Macron, un président méprisant et imprévisible

L'élection de Macron a été un accident de l'histoire. Fort de son succès, à mi parcours de son mandat, il a transformé la démocratie directe, instaurée par la constitution de la 5ème République, par l'exercice d'un pouvoir jupitérien. Sa conquête du pouvoir lui a attiré tous les déserteurs des partis politiques traditionnels, à droite comme à gauche, qui se sont rassemblés sur son nom pour former une majorité parlementaire à sa botte. Il dispose ainsi de tous les pouvoirs, le régalien et le législatif. Quel bilan en a t-il tiré ?

Au fil du temps, son peu d'intérêt et son manque d'écoute pour les réclamations des couches populaires se sont traduits par des mouvements de protestation alternant grèves des ouvriers et révolte des laissés pour compte de la société, arborant des gilets jaunes pour manifester sur les ronds-points et dans les villes sans épargner les vitrines des beaux quartiers de la capitale. 

Au début fut la grève des cheminots pour défendre leur statut. Indifférent à sa durée exceptionnelle, Macron attendit l'épuisement des grévistes pour l'emporter, affirmant ainsi son autorité d'homme fort. Vint ensuite totalement incompris dans un premier temps en novembre 2018, le mouvement des gilets jaunes rassemblant hommes et femmes se considérant comme des exclus de la République. Déstabilisé par la violence du mouvement, Macron y répondit par deux poids, deux mesures. D'abord la répression par les forces de l'ordre qui répondirent aux jets de pierres des manifestants par des tirs de flash-ball et des grenades de desencerclement mutilant et éborgnant des dizaines d'entre-eux. Comment oublier que les blindés de la gendarmerie remontèrent les champs Élysées. Cette répression totalement inhabituelle en temps de paix, souleva un mouvement d'indignation de la part des défenseurs des droits de l'homme dans le monde. Macron n'eut aucun geste d'apaisement et de contrition à l'égard des gilets jaunes ainsi blessés. Face à ce mal-vivre d'une couche populaire étrangère au monde ouvrier, Macron dut se résoudre à lâcher du l'est. Il proclama haut et fort sa décision de répondre aux revendications des gilets jaunes en leur distribuant 17 milliards d'euros, allant d'un allègement de l'impôt sur le revenu d'un montant de 5 milliards d'euros qui allait profiter non pas aux gilets jaunes mais aux classes moyennes, à un saupoudrage de mesurettes étalées dans le temps pour relever le pouvoir d'achat des plus démunis. La protestation des gilets jaunes s'est enlisée ensuite par le découragement et dans l'indifférence de l'exécutif.

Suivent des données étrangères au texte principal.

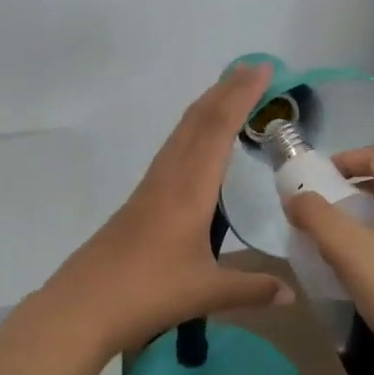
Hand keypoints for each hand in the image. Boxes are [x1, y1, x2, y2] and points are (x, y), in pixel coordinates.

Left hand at [36, 63, 293, 354]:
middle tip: (252, 69)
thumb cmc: (148, 293)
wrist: (82, 305)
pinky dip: (192, 133)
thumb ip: (251, 289)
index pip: (218, 129)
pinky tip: (198, 148)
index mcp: (189, 189)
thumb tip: (291, 293)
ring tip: (229, 95)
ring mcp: (150, 187)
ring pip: (181, 134)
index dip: (240, 95)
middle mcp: (168, 177)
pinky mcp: (139, 201)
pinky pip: (171, 152)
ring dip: (206, 108)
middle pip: (197, 121)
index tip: (261, 68)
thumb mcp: (206, 292)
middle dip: (225, 90)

Macron se remit en selle en lançant le Grand Débat, manière de communiquer à son avantage avec un public choisi sur mesure. Pour ceux qui l'ont écouté, au fil de ses discours à sens unique, il était impensable que le bon peuple puisse comprendre des paroles intraduisibles dans le langage commun. 

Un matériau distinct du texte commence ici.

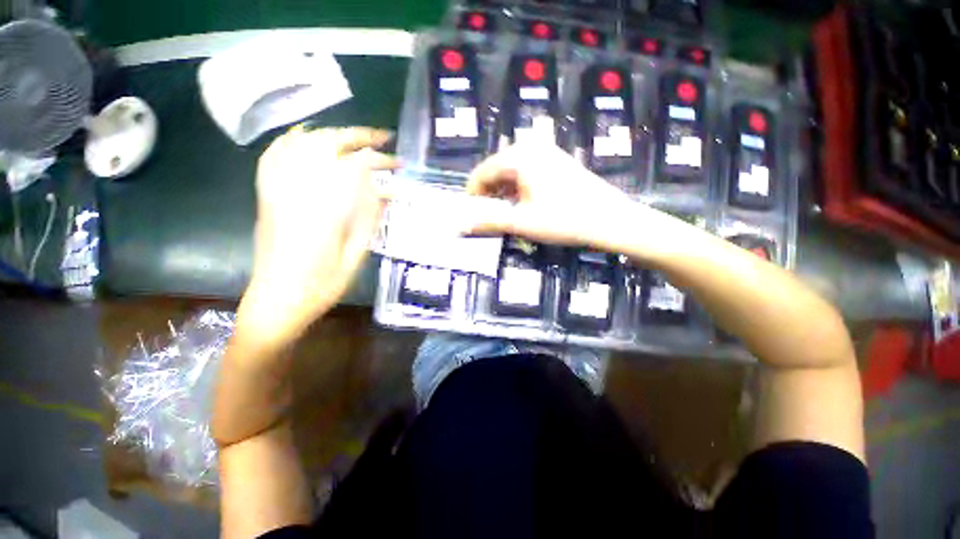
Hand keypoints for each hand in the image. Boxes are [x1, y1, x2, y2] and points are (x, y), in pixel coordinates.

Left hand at [238, 127, 395, 347]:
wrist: (277, 300)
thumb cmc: (322, 285)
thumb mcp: (356, 256)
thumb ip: (368, 220)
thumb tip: (384, 193)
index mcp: (324, 209)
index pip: (353, 168)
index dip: (379, 160)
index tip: (397, 162)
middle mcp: (296, 191)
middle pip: (325, 145)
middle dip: (357, 136)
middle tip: (383, 139)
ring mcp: (276, 190)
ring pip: (300, 144)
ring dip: (331, 134)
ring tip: (355, 138)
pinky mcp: (267, 196)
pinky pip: (274, 156)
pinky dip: (292, 140)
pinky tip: (307, 138)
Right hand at [464, 142, 640, 252]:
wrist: (609, 219)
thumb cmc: (563, 220)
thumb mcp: (521, 223)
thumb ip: (489, 222)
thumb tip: (461, 227)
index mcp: (518, 156)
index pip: (482, 172)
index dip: (473, 195)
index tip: (471, 215)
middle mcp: (530, 146)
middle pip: (496, 170)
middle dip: (489, 194)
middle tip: (489, 218)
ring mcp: (546, 152)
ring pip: (511, 172)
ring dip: (503, 193)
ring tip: (506, 214)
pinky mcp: (557, 161)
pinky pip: (527, 172)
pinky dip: (519, 188)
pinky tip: (523, 205)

Passée cette crise ainsi surmontée, Macron s'attaqua à la réforme des retraites, principal enjeu de son programme électoral. Face à des semaines interminables de grèves mobilisant principalement les moyens de transport, SNCFet RATPen ILE de France, arborant un simulacre de concertation avec les syndicats de tous bords et passant outre aux sondages annonçant que 56% des Français étaient opposés au passage en force de l'exécutif pour l'adoption de la loi réformant le régime de retraites, Macron mettant en avant son Premier Ministre s'affranchit de la poursuite de tout débat parlementaire et du vote de la Chambre des députés. Il profita d'une opposition qui ne fut pas à la hauteur de l'enjeu.

Quelque soit la forme que prendra la future opposition à cette réforme, le refus de la présidence Macronienne à toute concertation et compromis républicain sur l'élaboration d'une réforme qui remet en cause la volonté de progrès dans les acquis sociaux hérités de programme du Conseil National de la Résistance en 1946, est une menace pour nos institutions. La volonté de domination de Macron continuera à s'affirmer dans la phase 2 de son mandat qui n'aura qu'un seul but, trouver les moyens de se faire réélire. Après le temps du mépris viendra celui de l'imprévu avec deux fers au feu, la démission en désespoir de cause ou le maintien au pouvoir à tout prix.